Écrite par le norvégien Henrik Ibsen, « Une maison de poupée » raconte l’histoire de Nora qui, pour sauver son mari malade Torvald, se voit obligée de faire un prêt à la banque. Chose interdite pour une femme de son époque (XIXe siècle), elle falsifie la signature de son père et contracte le prêt auprès de Krogstad, un banquier employé par son mari. Traversant chantage et menaces, Nora se fait emporter par son mensonge dans une société bourgeoise hypocrite et sexiste. Elle réalise alors qu’elle ne veut plus être la « petite alouette ou la jolie poupée » de son mari. Elle refuse de rester enfermée dans son couple où elle est traitée comme inférieure et n’est seulement réduite qu’à son rôle de mère de famille ou de trophée mondain.
Interprétée par la magnifique Maja Kunšič, le personnage de Nora se veut ambassadeur de l’émancipation de la femme dans une société misogyne. Kunšič incarne parfaitement cette femme plongée dans ce monde de faux-semblants. Les autres rôles sont joués par des marionnettes grandeur nature, hyper réalistes, que l’actrice manipule de façon remarquable. On en oublie presque que ce ne sont pas de vraies personnes.
La mise en scène d’Yngvild Aspeli, une des plus grandes marionnettistes du monde, est remplie de parallèles puissants et poétiques. Au fur et à mesure de l’histoire, des araignées apparaissent dans le décor. Elles se faufilent entre les pieds de la table, courent le long de la scène et montent sur les corps. Plus le récit avance, plus les araignées grandissent. Plus elles grandissent, plus Nora se fait piéger dans un patriarcat qui l’étouffe. La comédienne porte parfois une énorme tête d’alouette trop lourde pour elle, symbole de son surnom qui la réduit à sa condition d’épouse. C’est quand son couple vole en éclat que Torvald est remplacé par le seul autre comédien humain de la pièce.

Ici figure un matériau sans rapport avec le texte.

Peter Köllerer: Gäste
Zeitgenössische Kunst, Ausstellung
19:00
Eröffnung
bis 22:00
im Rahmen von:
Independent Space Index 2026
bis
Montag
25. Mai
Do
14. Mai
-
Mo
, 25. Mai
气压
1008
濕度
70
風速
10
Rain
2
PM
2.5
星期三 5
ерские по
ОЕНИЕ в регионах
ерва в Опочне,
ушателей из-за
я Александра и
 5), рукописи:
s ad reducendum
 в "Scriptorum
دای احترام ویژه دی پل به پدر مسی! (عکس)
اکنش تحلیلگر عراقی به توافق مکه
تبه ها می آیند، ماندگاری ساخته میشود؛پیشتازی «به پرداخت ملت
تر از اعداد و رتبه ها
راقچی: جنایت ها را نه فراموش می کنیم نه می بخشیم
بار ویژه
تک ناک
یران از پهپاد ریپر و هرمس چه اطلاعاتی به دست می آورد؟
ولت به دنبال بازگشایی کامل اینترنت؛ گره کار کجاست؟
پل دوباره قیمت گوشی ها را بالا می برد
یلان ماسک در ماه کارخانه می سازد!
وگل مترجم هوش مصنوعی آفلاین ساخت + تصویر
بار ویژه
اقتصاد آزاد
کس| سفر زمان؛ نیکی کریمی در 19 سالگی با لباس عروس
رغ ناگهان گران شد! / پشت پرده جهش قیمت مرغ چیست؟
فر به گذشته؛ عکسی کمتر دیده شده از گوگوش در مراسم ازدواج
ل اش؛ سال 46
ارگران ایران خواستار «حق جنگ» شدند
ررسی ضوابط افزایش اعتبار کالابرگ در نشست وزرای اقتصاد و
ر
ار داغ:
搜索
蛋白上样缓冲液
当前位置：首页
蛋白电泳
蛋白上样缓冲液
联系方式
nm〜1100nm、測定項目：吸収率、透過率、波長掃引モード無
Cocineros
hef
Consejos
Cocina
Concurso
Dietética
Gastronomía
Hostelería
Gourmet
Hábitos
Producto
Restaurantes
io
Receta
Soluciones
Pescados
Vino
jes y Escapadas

Peut-être une image suggérant que Nora s’accepte enfin comme l’égale de son mari ? Une mise-en-scène singulière et émouvante qui plonge le spectateur dans l’histoire dès la première minute.
L’esthétique inédite proposée par Aspeli avec ses marionnettes, ses décors et ses lumières changeantes, porte un texte époustouflant et rempli d’ironie, sublimé par l’interprétation magistrale de Maja Kunšič. Une pièce écrite en 1879 mais qui aborde pourtant des thèmes encore bien présents à notre époque.